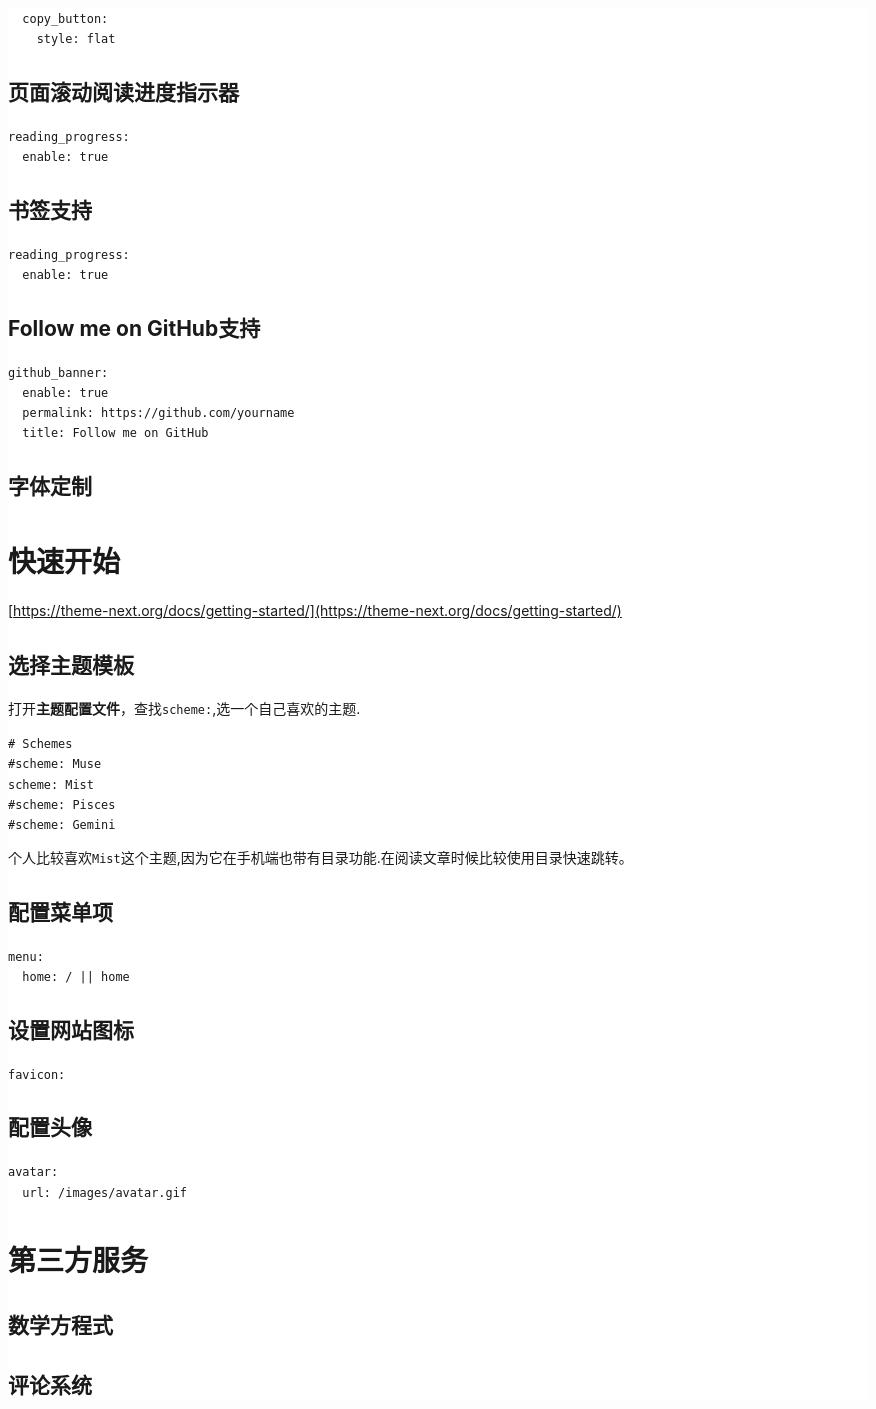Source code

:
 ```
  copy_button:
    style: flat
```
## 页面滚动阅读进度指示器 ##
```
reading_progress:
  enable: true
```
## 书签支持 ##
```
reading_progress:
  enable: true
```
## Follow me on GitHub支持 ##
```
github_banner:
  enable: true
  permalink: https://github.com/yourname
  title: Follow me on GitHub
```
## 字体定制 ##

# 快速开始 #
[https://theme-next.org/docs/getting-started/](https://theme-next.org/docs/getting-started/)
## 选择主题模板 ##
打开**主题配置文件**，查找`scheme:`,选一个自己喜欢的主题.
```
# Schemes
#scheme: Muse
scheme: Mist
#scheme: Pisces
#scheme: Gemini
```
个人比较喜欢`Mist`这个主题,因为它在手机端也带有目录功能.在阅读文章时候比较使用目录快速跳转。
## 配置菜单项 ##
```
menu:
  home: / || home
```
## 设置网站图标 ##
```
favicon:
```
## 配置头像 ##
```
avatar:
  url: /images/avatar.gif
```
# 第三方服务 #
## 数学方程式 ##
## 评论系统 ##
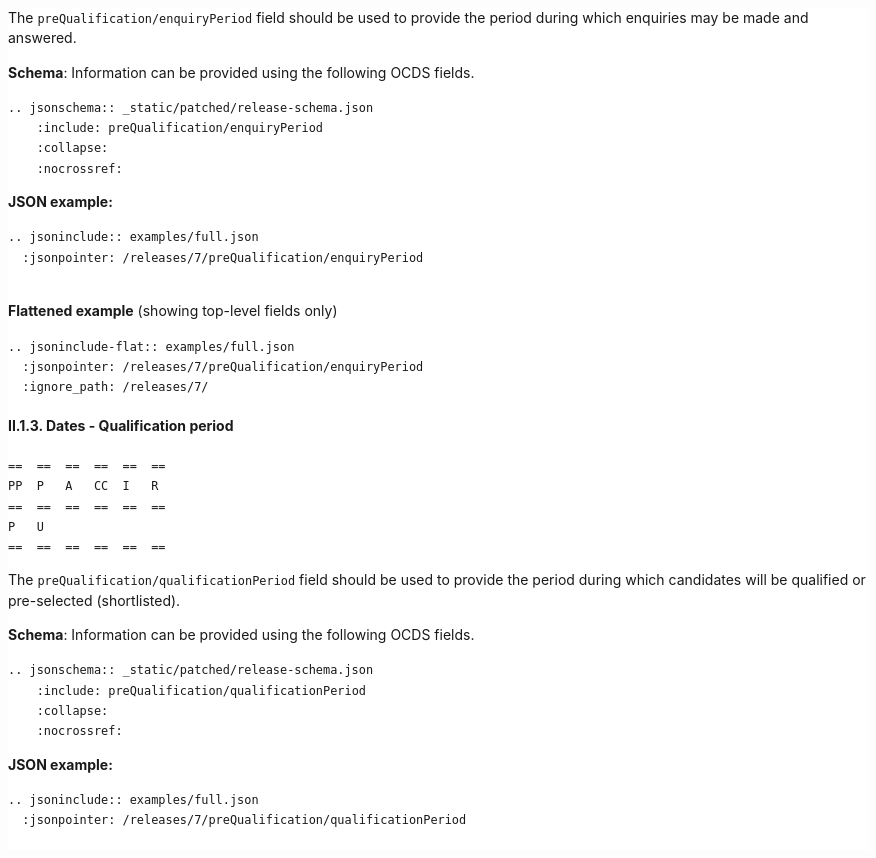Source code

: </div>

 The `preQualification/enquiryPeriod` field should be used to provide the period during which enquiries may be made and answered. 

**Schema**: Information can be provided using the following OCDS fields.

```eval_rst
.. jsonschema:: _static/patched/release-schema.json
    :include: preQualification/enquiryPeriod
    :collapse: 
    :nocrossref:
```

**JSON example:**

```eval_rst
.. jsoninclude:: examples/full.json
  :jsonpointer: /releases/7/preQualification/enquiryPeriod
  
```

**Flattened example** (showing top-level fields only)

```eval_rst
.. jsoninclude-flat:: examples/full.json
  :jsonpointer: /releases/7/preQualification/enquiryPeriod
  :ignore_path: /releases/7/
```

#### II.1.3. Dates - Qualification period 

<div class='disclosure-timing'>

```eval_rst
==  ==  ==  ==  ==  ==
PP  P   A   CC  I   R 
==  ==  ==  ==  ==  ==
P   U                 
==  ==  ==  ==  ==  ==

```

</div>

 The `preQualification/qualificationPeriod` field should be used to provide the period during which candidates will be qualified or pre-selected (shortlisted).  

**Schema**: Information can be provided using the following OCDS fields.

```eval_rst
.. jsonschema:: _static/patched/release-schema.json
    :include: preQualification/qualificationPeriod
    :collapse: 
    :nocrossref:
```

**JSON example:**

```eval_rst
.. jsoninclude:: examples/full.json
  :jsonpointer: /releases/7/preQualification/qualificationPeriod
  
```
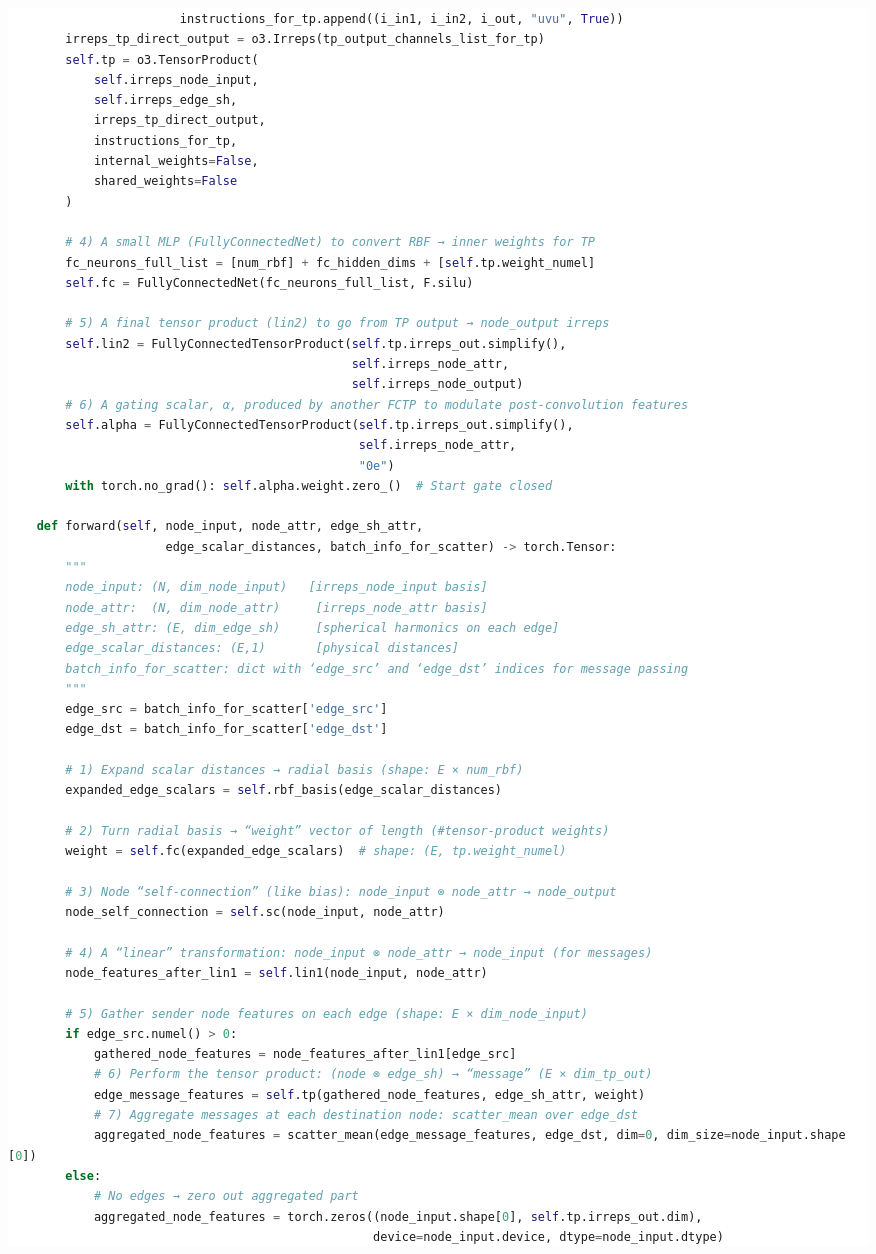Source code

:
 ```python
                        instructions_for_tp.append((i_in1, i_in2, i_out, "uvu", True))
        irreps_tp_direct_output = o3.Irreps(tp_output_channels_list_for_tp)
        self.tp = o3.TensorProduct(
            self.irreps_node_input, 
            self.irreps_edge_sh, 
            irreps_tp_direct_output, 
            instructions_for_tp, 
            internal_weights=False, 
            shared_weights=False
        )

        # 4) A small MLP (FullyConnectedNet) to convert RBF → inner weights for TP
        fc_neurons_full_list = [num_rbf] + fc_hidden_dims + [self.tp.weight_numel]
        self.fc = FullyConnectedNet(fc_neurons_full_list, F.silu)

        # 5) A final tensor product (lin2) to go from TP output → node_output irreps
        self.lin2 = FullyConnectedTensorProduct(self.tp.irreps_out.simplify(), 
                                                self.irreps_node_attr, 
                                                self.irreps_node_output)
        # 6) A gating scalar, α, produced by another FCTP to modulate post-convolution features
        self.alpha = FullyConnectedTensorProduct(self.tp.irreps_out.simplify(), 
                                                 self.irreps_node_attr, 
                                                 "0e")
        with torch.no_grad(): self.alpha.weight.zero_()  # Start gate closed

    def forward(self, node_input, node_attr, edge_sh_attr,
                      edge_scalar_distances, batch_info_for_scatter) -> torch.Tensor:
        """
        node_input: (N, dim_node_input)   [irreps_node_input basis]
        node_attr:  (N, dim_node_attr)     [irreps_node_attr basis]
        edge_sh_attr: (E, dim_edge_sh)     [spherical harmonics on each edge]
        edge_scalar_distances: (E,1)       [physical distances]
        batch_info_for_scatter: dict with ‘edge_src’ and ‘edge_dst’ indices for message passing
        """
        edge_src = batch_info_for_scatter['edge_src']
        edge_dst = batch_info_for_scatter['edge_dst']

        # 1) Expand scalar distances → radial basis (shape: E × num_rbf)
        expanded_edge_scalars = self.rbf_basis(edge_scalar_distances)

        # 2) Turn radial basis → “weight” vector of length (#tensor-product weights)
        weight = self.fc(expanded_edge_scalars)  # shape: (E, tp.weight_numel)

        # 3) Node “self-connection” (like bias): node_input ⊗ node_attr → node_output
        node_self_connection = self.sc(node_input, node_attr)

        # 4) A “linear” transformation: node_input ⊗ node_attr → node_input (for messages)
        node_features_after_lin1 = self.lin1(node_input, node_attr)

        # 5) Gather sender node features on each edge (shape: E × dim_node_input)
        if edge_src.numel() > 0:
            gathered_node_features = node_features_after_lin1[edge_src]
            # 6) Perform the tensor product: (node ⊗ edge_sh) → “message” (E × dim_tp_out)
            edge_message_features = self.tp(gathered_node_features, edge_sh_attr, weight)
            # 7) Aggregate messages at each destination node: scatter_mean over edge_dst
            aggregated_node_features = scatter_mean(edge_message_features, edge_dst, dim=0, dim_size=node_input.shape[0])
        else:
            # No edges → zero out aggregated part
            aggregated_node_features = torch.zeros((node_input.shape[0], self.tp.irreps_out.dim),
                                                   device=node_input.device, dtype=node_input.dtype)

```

WORK INSTRUCTION: For every line of the material that holds the word "radial", make a copy.

WRITTEN SOLUTION:
        # 1) Expand scalar distances → radial basis (shape: E × num_rbf)
        # 2) Turn radial basis → “weight” vector of length (#tensor-product weights)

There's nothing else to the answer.